* TASK ITEM:
Among the records, find the lines that hold the string "CIRCLE" and return them.

* SOURCE DATA:
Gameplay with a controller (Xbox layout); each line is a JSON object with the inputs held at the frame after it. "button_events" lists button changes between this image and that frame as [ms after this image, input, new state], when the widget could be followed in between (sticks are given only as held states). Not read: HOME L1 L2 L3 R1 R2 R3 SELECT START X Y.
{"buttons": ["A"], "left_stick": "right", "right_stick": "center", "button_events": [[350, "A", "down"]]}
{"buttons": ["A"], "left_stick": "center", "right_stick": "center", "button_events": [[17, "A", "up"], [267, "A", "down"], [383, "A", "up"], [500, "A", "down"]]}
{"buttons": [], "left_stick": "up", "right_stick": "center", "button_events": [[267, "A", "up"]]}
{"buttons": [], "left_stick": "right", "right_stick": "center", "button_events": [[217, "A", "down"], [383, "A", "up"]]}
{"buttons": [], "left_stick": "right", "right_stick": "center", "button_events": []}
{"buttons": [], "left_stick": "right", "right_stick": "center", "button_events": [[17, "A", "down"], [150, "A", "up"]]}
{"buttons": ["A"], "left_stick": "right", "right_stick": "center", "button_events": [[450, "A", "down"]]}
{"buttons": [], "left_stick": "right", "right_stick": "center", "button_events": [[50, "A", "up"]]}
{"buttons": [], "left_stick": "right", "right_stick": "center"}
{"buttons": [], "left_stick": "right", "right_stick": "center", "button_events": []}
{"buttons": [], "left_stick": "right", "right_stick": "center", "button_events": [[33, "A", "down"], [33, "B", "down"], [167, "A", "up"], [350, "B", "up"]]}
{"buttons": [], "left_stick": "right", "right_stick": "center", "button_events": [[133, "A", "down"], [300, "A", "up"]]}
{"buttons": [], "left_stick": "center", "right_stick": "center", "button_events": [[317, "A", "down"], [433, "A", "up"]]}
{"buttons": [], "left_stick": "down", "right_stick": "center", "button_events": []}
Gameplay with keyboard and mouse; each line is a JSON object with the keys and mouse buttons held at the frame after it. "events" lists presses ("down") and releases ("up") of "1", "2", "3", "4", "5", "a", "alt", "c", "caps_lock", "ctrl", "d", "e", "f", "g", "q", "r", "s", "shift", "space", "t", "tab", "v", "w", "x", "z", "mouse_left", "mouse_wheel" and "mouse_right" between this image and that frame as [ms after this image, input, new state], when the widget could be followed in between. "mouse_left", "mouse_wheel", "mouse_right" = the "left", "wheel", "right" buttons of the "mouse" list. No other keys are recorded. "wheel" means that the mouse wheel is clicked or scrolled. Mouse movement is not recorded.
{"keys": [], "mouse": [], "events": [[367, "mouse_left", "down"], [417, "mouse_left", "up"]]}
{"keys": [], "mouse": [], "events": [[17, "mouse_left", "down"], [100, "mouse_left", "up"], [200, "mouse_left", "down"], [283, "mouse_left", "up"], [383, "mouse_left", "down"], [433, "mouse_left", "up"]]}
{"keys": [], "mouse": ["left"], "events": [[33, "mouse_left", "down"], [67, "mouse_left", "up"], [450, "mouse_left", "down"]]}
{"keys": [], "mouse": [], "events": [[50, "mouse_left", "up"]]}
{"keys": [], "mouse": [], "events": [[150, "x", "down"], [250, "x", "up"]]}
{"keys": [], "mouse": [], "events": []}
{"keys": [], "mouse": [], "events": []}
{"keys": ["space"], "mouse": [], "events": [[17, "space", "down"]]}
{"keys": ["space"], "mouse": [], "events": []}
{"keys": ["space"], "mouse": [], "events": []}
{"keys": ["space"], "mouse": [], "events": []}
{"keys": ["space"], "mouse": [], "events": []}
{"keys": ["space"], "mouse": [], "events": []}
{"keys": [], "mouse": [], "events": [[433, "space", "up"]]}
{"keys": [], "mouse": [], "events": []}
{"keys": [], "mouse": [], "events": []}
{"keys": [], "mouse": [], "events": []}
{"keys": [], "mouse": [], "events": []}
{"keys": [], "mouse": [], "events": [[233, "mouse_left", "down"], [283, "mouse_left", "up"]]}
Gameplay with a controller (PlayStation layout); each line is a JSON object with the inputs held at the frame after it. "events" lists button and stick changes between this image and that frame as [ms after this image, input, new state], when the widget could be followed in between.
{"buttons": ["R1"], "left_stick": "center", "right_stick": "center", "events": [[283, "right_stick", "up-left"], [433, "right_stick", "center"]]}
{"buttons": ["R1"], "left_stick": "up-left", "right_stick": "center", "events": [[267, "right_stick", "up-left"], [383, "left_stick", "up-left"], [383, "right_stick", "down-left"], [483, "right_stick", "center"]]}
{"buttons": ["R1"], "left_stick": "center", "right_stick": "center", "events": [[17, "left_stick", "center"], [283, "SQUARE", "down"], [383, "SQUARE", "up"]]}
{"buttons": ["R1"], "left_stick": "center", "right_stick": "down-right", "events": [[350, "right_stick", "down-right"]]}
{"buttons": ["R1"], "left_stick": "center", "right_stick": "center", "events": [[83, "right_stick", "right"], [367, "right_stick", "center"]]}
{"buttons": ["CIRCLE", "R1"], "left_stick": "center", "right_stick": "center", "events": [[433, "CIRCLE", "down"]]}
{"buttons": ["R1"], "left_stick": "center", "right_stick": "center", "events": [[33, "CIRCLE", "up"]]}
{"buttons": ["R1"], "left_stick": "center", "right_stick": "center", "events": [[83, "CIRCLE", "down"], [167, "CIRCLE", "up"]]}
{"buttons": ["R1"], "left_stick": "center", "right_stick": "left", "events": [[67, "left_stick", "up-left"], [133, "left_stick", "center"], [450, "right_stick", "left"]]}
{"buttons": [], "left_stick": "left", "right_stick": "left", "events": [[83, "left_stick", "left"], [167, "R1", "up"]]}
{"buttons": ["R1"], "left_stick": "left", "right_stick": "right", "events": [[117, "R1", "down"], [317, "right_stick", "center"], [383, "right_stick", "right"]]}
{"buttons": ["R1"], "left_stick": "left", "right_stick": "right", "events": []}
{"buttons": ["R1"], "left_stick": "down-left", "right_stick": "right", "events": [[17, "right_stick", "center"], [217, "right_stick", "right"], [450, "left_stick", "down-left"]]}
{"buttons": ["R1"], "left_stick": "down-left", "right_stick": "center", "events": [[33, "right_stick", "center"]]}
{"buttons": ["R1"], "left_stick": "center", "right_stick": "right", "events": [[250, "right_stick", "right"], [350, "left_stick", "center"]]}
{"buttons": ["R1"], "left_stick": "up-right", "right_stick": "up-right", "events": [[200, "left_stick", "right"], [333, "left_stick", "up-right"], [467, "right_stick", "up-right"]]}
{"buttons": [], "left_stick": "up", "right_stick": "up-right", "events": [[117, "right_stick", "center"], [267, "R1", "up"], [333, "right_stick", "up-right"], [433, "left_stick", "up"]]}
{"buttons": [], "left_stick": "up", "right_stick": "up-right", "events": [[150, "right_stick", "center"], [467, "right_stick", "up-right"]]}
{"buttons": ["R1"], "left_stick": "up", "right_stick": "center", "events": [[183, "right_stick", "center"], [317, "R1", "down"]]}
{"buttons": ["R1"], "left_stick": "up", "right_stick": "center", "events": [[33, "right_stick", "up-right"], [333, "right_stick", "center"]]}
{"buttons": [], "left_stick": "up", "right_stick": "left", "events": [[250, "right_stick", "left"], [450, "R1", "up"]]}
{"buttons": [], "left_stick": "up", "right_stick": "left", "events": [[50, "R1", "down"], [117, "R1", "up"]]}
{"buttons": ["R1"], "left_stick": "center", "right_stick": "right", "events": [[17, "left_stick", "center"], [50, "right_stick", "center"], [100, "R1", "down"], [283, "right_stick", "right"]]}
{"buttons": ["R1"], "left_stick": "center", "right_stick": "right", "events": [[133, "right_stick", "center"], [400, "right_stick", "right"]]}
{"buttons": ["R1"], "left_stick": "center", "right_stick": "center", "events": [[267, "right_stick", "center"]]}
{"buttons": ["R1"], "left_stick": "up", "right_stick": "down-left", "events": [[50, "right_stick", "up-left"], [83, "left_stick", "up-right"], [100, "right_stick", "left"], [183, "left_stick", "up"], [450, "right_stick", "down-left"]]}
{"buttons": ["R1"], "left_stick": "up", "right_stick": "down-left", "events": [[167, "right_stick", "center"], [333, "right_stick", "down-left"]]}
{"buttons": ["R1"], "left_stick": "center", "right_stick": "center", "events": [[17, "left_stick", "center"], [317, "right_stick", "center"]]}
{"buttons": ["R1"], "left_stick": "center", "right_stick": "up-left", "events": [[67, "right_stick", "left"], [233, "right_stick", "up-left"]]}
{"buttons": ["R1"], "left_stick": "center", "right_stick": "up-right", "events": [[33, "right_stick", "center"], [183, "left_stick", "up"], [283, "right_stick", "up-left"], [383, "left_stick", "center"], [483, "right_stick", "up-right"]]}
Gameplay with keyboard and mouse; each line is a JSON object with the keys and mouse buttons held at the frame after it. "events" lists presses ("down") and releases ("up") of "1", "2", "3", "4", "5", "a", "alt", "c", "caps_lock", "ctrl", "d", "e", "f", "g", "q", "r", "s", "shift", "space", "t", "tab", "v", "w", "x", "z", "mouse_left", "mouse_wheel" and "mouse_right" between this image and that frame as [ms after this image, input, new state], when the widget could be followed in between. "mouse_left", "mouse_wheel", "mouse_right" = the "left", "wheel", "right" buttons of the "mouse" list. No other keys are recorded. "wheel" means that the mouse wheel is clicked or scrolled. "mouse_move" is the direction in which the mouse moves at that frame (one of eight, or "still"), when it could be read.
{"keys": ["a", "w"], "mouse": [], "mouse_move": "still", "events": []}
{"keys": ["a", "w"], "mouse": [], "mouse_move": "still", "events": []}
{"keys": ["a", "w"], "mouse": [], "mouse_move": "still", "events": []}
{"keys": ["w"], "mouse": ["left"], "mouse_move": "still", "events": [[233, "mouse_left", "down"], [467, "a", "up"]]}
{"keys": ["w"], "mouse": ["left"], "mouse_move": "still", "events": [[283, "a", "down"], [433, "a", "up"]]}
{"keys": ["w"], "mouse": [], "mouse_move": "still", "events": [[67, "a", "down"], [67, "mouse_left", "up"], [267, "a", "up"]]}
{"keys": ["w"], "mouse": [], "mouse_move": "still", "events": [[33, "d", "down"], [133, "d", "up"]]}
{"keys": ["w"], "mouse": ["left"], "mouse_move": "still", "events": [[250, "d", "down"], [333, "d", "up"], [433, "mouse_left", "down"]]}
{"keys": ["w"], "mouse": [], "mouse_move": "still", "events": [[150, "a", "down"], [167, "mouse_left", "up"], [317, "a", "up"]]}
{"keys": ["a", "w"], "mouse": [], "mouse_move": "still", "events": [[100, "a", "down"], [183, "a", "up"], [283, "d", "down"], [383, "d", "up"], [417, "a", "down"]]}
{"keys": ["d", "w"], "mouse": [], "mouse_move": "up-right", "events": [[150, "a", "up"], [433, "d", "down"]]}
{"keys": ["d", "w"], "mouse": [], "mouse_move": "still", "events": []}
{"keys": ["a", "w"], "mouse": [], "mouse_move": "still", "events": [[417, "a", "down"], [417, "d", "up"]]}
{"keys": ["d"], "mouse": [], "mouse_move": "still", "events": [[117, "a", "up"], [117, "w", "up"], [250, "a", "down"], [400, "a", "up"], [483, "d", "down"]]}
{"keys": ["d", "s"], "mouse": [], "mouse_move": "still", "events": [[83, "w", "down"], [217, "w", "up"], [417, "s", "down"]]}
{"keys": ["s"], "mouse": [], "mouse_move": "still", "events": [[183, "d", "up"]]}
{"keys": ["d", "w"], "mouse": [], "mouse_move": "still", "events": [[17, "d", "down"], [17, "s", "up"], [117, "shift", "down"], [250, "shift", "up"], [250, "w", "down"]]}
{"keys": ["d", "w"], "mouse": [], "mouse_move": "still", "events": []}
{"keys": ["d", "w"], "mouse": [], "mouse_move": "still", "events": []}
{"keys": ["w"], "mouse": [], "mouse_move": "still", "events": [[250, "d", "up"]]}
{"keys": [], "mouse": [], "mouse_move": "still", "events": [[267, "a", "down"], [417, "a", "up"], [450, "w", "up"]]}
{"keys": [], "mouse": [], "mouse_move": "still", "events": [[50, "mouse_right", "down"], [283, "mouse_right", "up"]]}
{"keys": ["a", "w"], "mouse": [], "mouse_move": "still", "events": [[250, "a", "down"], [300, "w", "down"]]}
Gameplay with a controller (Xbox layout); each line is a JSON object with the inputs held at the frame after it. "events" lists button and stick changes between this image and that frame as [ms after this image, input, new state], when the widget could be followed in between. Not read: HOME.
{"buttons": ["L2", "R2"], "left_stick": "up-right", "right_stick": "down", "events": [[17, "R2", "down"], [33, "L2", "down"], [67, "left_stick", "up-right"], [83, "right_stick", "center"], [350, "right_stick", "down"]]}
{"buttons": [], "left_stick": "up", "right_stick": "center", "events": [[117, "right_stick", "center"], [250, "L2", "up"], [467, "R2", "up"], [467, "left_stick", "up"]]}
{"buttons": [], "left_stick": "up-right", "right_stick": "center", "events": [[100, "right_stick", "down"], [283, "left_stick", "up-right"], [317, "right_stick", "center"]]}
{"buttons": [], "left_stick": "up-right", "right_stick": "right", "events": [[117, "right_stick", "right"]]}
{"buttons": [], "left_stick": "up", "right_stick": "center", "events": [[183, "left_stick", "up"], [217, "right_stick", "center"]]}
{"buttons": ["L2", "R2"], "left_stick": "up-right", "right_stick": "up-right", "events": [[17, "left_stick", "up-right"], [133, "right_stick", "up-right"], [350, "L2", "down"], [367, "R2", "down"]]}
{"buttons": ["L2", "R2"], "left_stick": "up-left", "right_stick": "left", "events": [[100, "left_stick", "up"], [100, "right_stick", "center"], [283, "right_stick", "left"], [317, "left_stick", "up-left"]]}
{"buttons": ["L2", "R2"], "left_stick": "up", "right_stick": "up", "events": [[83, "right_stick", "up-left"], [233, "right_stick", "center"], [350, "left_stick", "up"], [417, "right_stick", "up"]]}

* EXERCISE OUTPUT:
{"buttons": ["CIRCLE", "R1"], "left_stick": "center", "right_stick": "center", "events": [[433, "CIRCLE", "down"]]}
{"buttons": ["R1"], "left_stick": "center", "right_stick": "center", "events": [[33, "CIRCLE", "up"]]}
{"buttons": ["R1"], "left_stick": "center", "right_stick": "center", "events": [[83, "CIRCLE", "down"], [167, "CIRCLE", "up"]]}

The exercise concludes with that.